• Aim: Convert the lines from the one containing "pose: elev=270.4 azim=359.6" through the one containing "Dot at: (268, 210)", inclusive, into a Markdown table with the columns "No." and "Line", numbering each line and omitting any blank lines.

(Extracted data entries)
####################

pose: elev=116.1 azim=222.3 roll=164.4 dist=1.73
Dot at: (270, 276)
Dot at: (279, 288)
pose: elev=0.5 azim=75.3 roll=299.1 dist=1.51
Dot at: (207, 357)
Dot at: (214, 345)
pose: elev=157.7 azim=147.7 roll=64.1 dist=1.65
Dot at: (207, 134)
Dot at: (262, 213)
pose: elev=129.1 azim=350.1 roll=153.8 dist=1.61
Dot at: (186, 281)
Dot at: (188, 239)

####################

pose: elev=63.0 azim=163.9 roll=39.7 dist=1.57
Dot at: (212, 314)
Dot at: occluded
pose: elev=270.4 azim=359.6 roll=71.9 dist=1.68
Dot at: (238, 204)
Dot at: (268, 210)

####################

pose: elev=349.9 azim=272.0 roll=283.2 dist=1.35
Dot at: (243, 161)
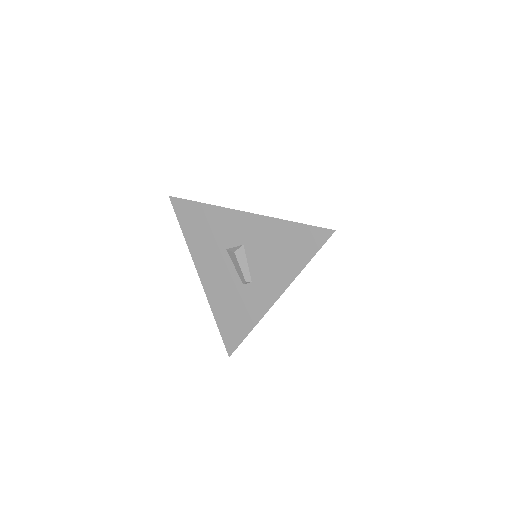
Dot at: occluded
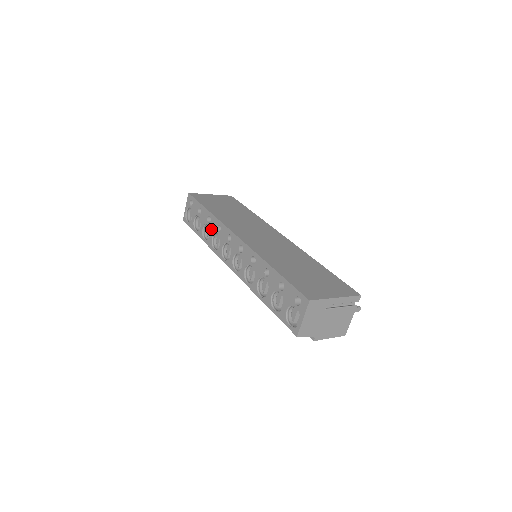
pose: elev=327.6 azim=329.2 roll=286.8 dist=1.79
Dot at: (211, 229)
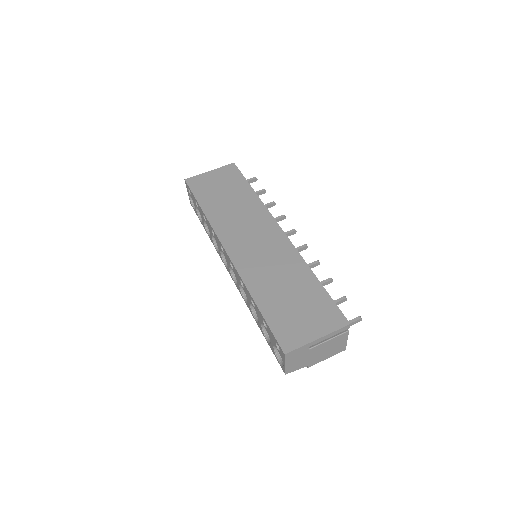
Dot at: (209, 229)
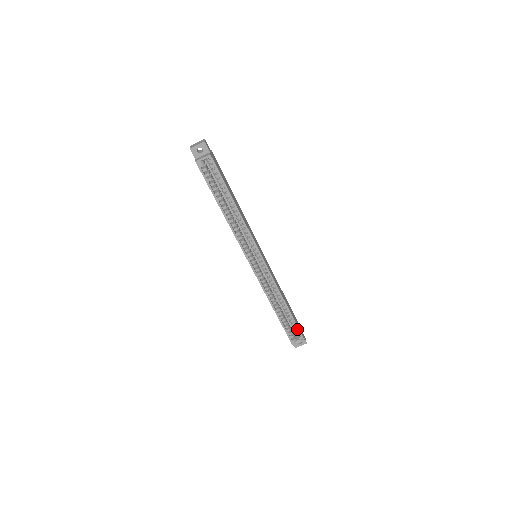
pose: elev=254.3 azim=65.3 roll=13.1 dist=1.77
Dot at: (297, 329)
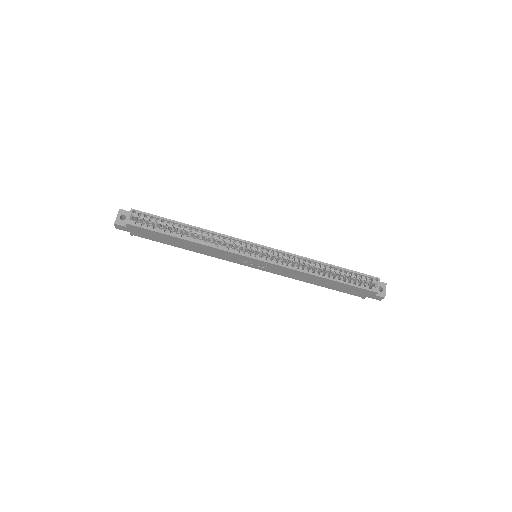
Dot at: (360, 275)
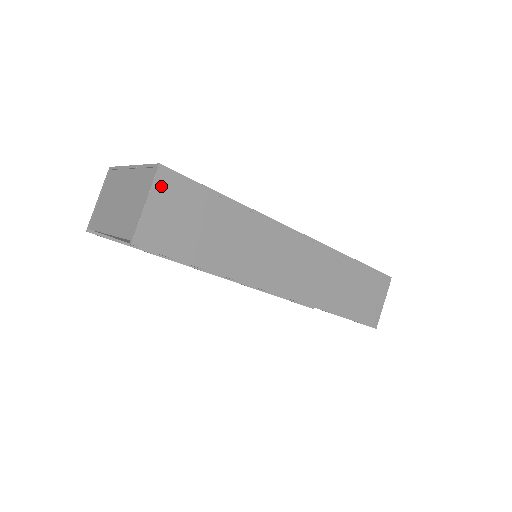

####################

• Solution:
| No. | Line |
|---|---|
| 1 | pose: elev=270.4 azim=359.6 roll=71.9 dist=1.68 |
| 2 | Dot at: (238, 204) |
| 3 | Dot at: (268, 210) |